6) Though topics in which the highest information flow could be achieved are usually abandoned, they are brought back in the beggining of new interactions if the people keep seeing each other for a few days, still as usual they slowly fade away.

7) When the button of friendship is really surely deep down pushed, they talk almost always about what doesn't matter, such as niche gossip, daily events, what they did since last interaction - I mean, how likely is it that in those 26 years, the best I've done happened in the last 2 days? - This obviously is a bad thing, and under our assumption that they either want to know more or do better, it is a cost for both.

8) Also, concomitantly with 7, when people actually do take the trouble of disagreeing, their disagreement frequently is narrow. By narrow here I mean it is something that is distinct mostly at much more coarse grained levels than the one in which they are disagreeing. Basically, in topics that even if one of them changed their mind this would in no way affect their lives very significantly, nor their friendship.

Having a good group of friends is fantastic, one of the most important things you can do for your happiness (Seligman), health, work, attractiveness and networking. Activating the friendship button should be very high on your list of priorities, specially for adults, who don't experience the child/teenage feeling of "getting a new friend" so often.
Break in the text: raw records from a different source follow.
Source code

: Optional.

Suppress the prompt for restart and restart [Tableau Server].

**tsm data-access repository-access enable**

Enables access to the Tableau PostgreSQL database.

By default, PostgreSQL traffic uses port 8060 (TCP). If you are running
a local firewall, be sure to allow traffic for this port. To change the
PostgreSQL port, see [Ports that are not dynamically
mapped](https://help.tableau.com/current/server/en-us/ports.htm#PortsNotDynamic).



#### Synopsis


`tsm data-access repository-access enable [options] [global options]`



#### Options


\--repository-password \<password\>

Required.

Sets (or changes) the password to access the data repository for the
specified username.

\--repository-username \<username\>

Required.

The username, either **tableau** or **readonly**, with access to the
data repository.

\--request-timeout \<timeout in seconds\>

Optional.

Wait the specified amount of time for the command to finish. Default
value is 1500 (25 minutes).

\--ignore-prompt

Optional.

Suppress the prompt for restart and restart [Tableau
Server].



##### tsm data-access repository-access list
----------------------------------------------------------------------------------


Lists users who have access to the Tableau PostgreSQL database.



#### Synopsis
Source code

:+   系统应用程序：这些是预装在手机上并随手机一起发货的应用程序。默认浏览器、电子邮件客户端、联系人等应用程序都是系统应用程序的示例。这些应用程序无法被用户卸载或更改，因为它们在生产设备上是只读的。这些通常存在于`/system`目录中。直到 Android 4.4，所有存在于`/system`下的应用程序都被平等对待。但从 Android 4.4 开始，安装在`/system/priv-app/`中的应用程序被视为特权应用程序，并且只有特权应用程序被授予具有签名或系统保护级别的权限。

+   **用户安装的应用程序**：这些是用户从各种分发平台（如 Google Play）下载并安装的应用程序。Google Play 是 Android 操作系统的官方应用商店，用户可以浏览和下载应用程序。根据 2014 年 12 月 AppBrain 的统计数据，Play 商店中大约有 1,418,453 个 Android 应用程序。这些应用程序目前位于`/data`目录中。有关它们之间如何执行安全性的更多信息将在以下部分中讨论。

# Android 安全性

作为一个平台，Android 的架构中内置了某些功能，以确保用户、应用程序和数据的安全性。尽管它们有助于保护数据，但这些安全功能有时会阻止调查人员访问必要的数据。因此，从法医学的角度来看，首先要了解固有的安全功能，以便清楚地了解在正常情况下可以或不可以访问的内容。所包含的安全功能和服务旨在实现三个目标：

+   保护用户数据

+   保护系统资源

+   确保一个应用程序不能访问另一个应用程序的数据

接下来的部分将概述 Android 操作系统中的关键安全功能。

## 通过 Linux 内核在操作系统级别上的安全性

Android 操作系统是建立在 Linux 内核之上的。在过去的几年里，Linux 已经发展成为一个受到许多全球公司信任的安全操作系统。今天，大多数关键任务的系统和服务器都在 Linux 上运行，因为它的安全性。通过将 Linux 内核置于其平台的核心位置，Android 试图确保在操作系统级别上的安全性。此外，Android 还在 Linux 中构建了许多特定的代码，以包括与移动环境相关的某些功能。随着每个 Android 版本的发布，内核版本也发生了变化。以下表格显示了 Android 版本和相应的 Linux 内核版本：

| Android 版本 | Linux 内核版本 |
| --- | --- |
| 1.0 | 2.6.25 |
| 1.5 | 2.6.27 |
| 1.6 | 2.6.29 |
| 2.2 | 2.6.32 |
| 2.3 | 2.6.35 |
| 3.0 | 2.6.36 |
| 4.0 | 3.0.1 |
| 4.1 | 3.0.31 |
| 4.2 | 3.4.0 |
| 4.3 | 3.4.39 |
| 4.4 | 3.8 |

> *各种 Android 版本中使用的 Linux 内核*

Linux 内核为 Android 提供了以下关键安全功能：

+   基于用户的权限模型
The recommendation here is just to keep pushing the information flow upwards and talking about what matters most even after the button has been pushed. The risk is substantially lower than your emotion is programmed to tell you. It is lower than what it feels from the inside for the same reason that approach anxiety (engaging a very attractive member of the desired gender) should be substantially less than what it feels from the inside. Namely our brains didn't have time to catch up with the fact that we live in a world which:

a) Has 10³ or more times more accessible people than our natural state.

b) Alliances and friendships are not a matter of daily life and death anymore

c) Social hierarchies are more fluid

d) People are nicer, the better angels of their nature are the ones activated by our environment

e) If you are a LWer, you are likely to be surrounded by people who are particularly nicer, given many of them want to save the world, aid the miserable, or help those who don't exist yet. Your brain is not totally aware of that selection effect. Specially if the person is spatially far from you.

Back to our title question: For two years I had been going to a conference for cryonicists and talking about positive psychology. People's image of me was strongly associated with that idea, and that's what they'd usually engage me about, I suspect they had no idea there were other layers besides that one, so this year to avoid repetition I wore the Effective Altruist hat most of the time. Another attendee goes by the name of Jolly here in LW. I have heard him talk thoroughly about lifestyle, health and diet last few years, but even though I don't know which one, I'll bet he's got good stuff to say about one among: architecture, bronze age, cosmology, dinosaurs, evolution, farms, geology, hydrocarbon, islands, jingles, Korn, liabilities, meta, etc....

Nowadays I get to know awesome people more frequently than in school days, my brain better calibrate for their awesomeness or else I may miss it. All this only works, obviously, when you train your brain to keep finding people's best, and help them to do the same, for instance by using curiosity

 

The take away message is, make more friends, engage them more thoroughly, keep the information flow up (in quality, importance, and quantity). And make sure to always tell yourself that you are very unlikely to really, really, already know what that person has to offer.